» **INSTRUCTIONS FOR THE TASK**: Without copying the images, write out all the entries below verbatim.

» **MATERIAL FOR THIS TASK**:

───

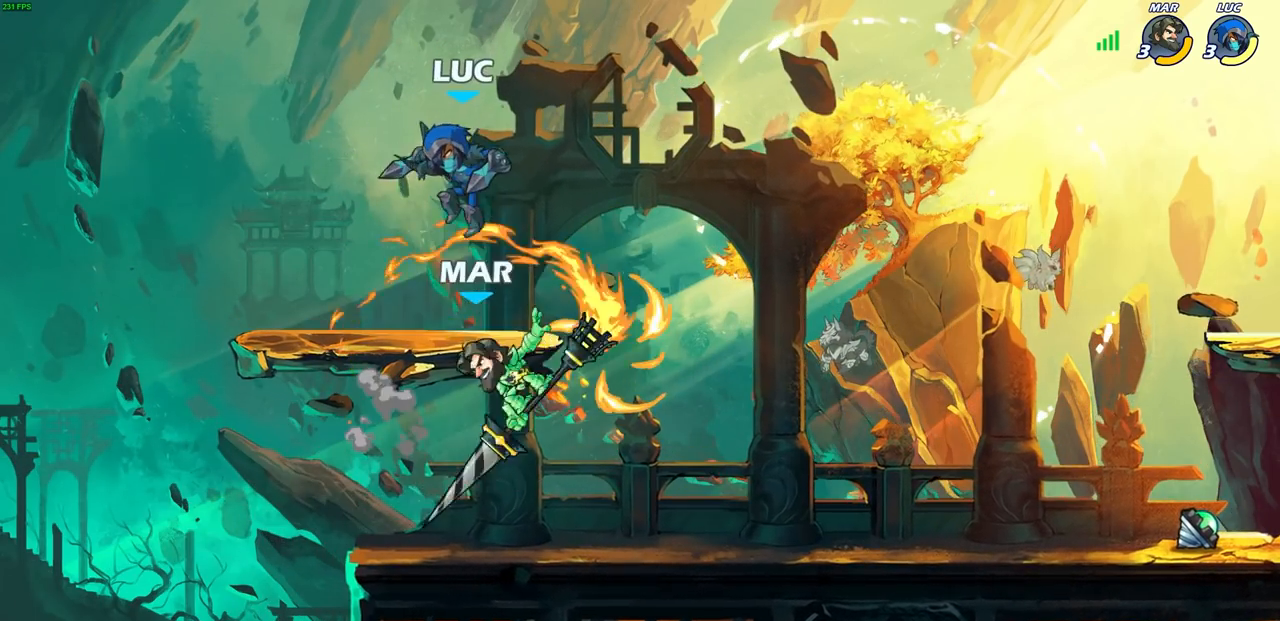
{"buttons": ["SQUARE"], "left_stick": "center", "right_stick": "center", "events": [[33, "left_stick", "down"], [267, "left_stick", "center"], [317, "DPAD_UP", "down"], [433, "SQUARE", "down"], [450, "DPAD_UP", "up"]]}
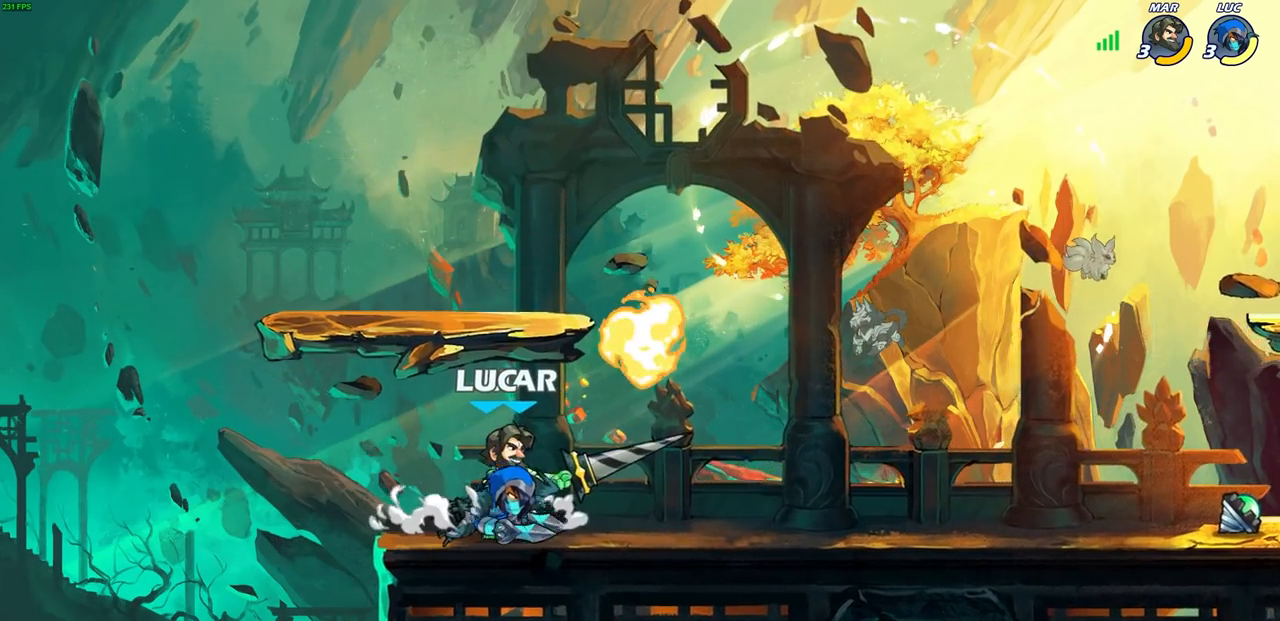
{"buttons": [], "left_stick": "center", "right_stick": "center", "events": [[50, "SQUARE", "up"], [133, "SQUARE", "down"], [217, "SQUARE", "up"], [300, "SQUARE", "down"], [400, "SQUARE", "up"]]}
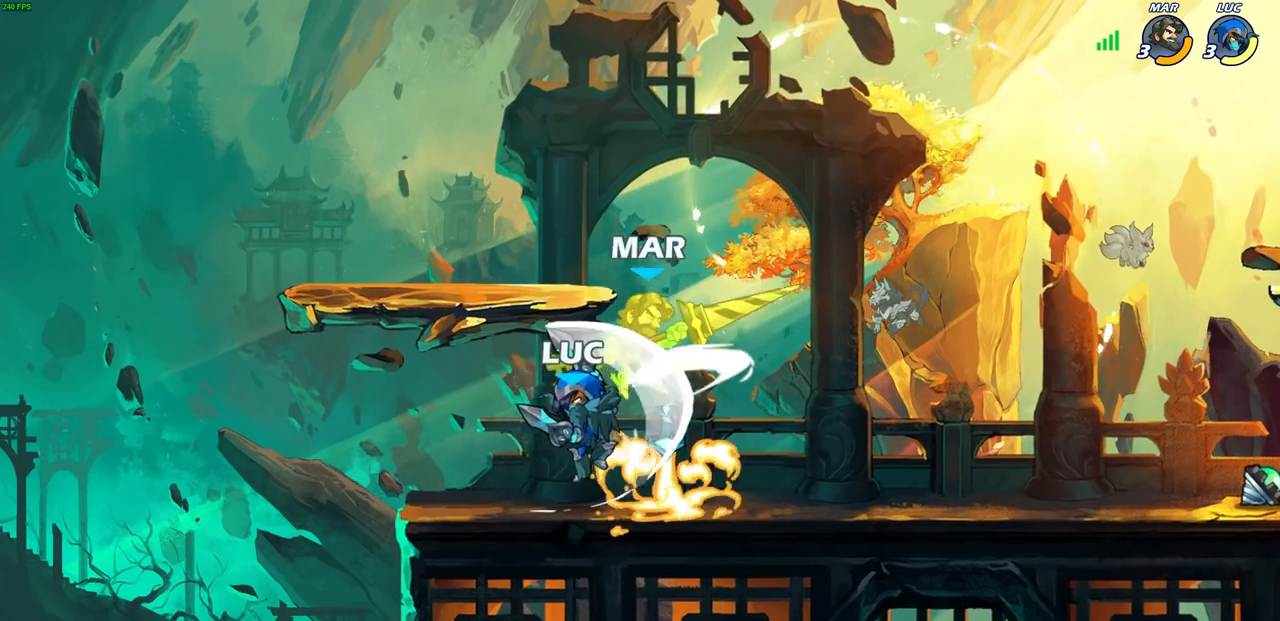
{"buttons": [], "left_stick": "center", "right_stick": "center", "events": [[133, "CIRCLE", "down"], [200, "CIRCLE", "up"]]}
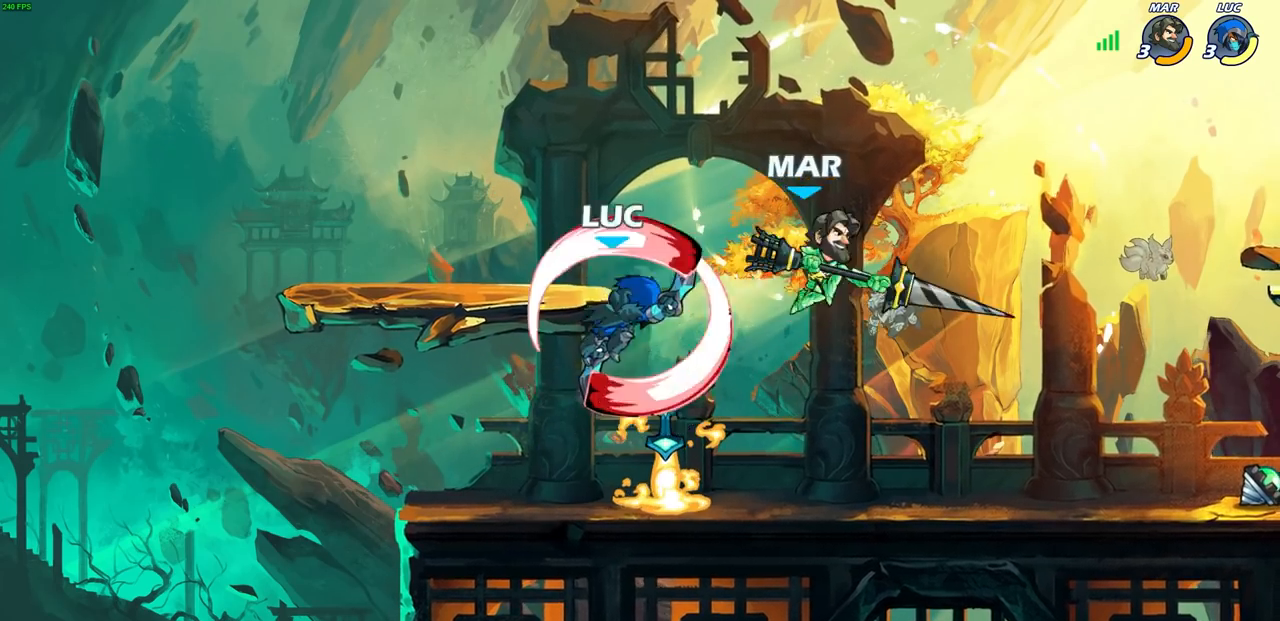
{"buttons": [], "left_stick": "left", "right_stick": "center", "events": [[400, "left_stick", "left"]]}
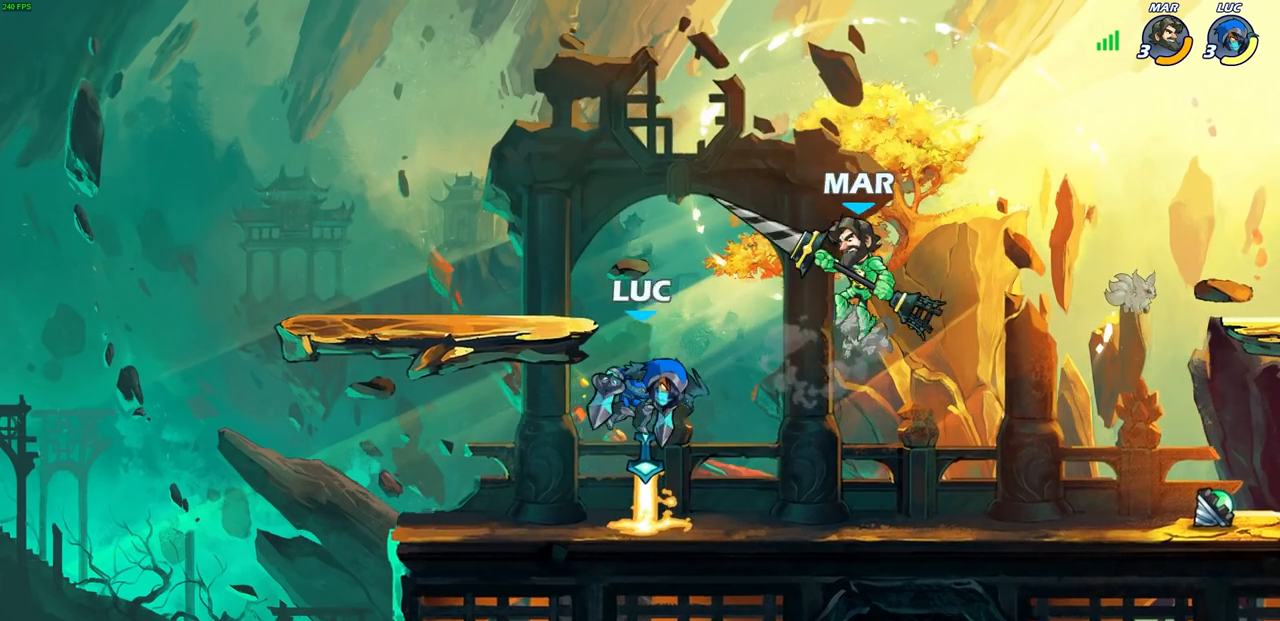
{"buttons": [], "left_stick": "down", "right_stick": "center", "events": [[83, "CROSS", "down"], [133, "left_stick", "up-left"], [150, "R2", "down"], [317, "CROSS", "up"], [317, "left_stick", "up-right"], [367, "R2", "up"], [433, "left_stick", "down"]]}
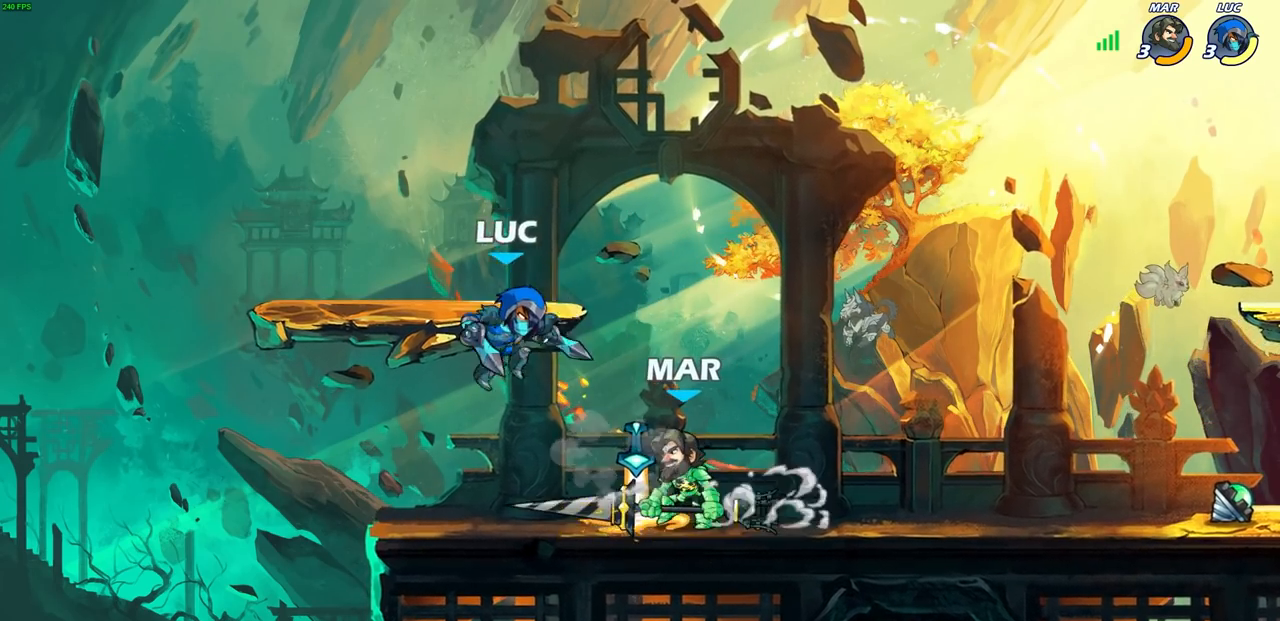
{"buttons": [], "left_stick": "right", "right_stick": "center", "events": [[83, "left_stick", "right"], [300, "R2", "down"], [450, "R2", "up"]]}
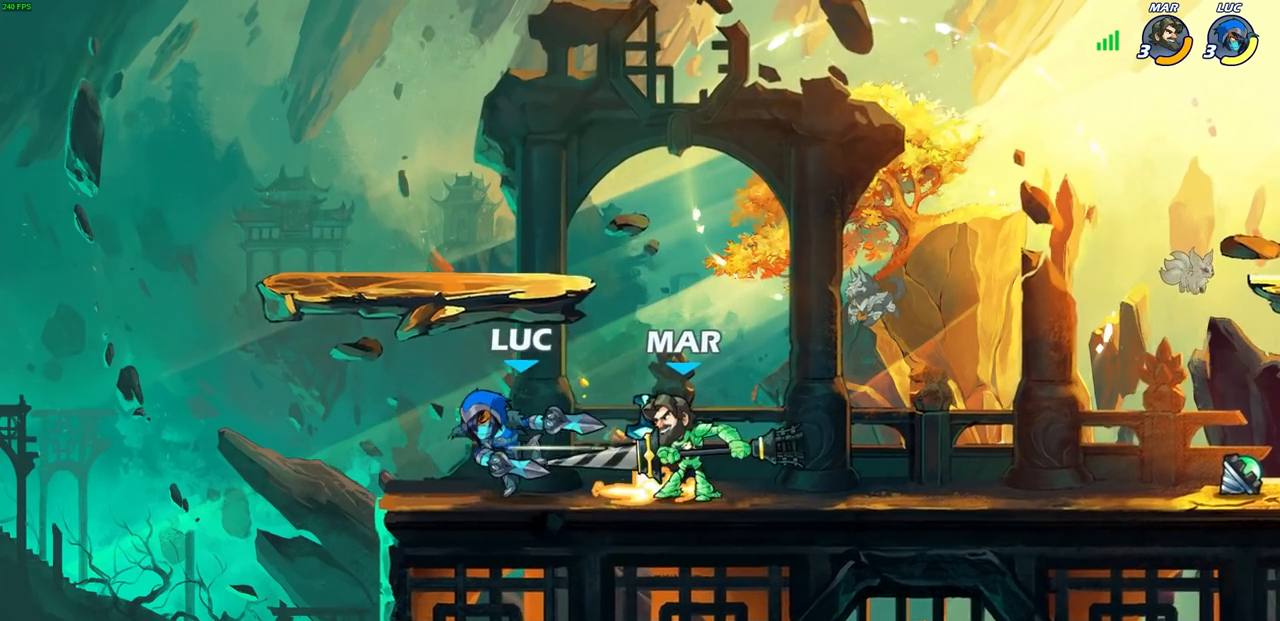
{"buttons": [], "left_stick": "center", "right_stick": "center", "events": [[100, "left_stick", "center"]]}
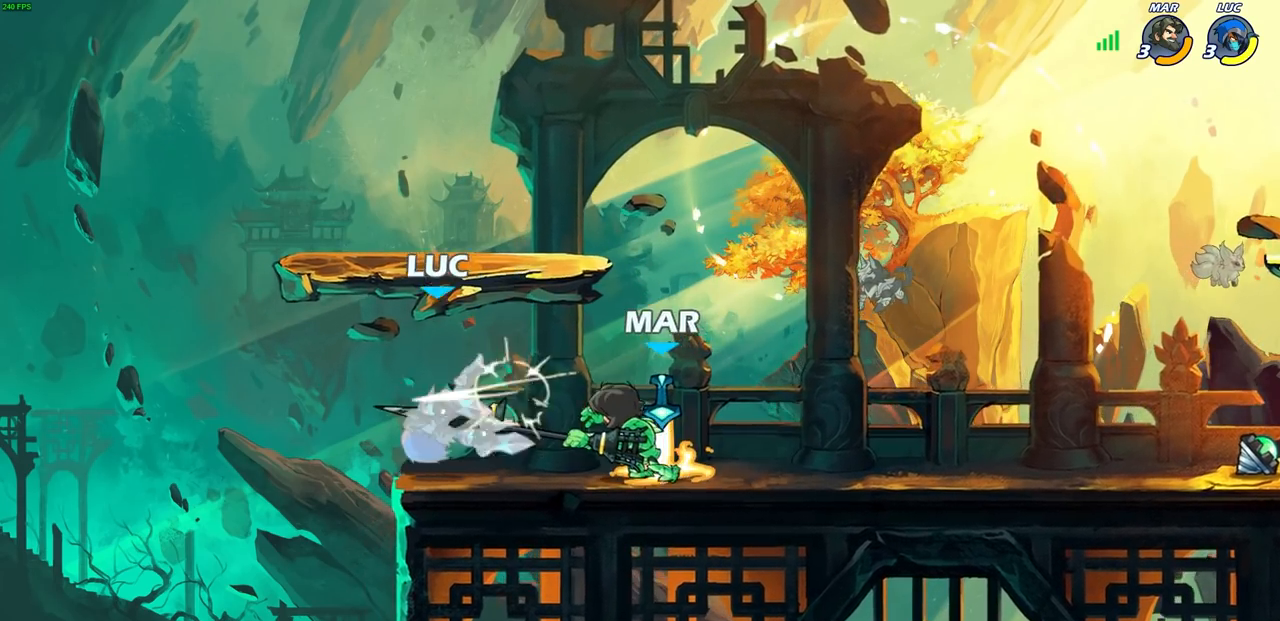
{"buttons": [], "left_stick": "down-left", "right_stick": "center", "events": [[200, "left_stick", "left"], [283, "left_stick", "down-left"]]}
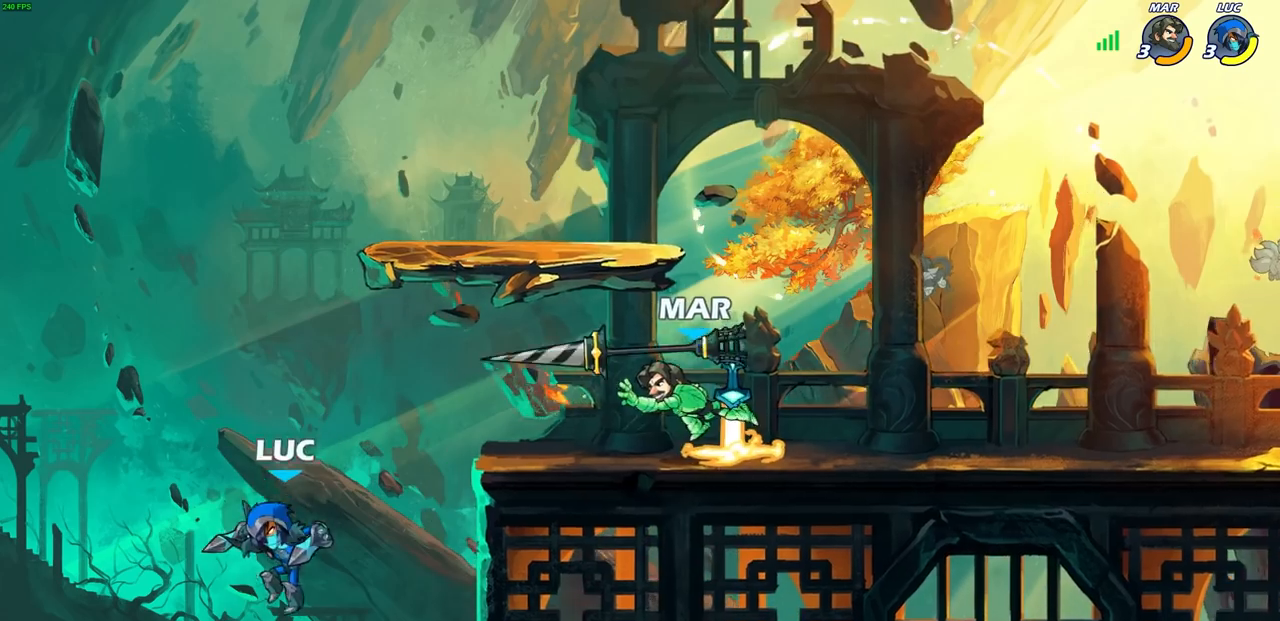
{"buttons": [], "left_stick": "right", "right_stick": "center", "events": [[33, "left_stick", "down-right"], [117, "left_stick", "right"], [267, "CROSS", "down"], [400, "CROSS", "up"]]}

───

» **SOLVED PROBLEM**:
{"buttons": ["SQUARE"], "left_stick": "center", "right_stick": "center", "events": [[33, "left_stick", "down"], [267, "left_stick", "center"], [317, "DPAD_UP", "down"], [433, "SQUARE", "down"], [450, "DPAD_UP", "up"]]}
{"buttons": [], "left_stick": "center", "right_stick": "center", "events": [[50, "SQUARE", "up"], [133, "SQUARE", "down"], [217, "SQUARE", "up"], [300, "SQUARE", "down"], [400, "SQUARE", "up"]]}
{"buttons": [], "left_stick": "center", "right_stick": "center", "events": [[133, "CIRCLE", "down"], [200, "CIRCLE", "up"]]}
{"buttons": [], "left_stick": "left", "right_stick": "center", "events": [[400, "left_stick", "left"]]}
{"buttons": [], "left_stick": "down", "right_stick": "center", "events": [[83, "CROSS", "down"], [133, "left_stick", "up-left"], [150, "R2", "down"], [317, "CROSS", "up"], [317, "left_stick", "up-right"], [367, "R2", "up"], [433, "left_stick", "down"]]}
{"buttons": [], "left_stick": "right", "right_stick": "center", "events": [[83, "left_stick", "right"], [300, "R2", "down"], [450, "R2", "up"]]}
{"buttons": [], "left_stick": "center", "right_stick": "center", "events": [[100, "left_stick", "center"]]}
{"buttons": [], "left_stick": "down-left", "right_stick": "center", "events": [[200, "left_stick", "left"], [283, "left_stick", "down-left"]]}
{"buttons": [], "left_stick": "right", "right_stick": "center", "events": [[33, "left_stick", "down-right"], [117, "left_stick", "right"], [267, "CROSS", "down"], [400, "CROSS", "up"]]}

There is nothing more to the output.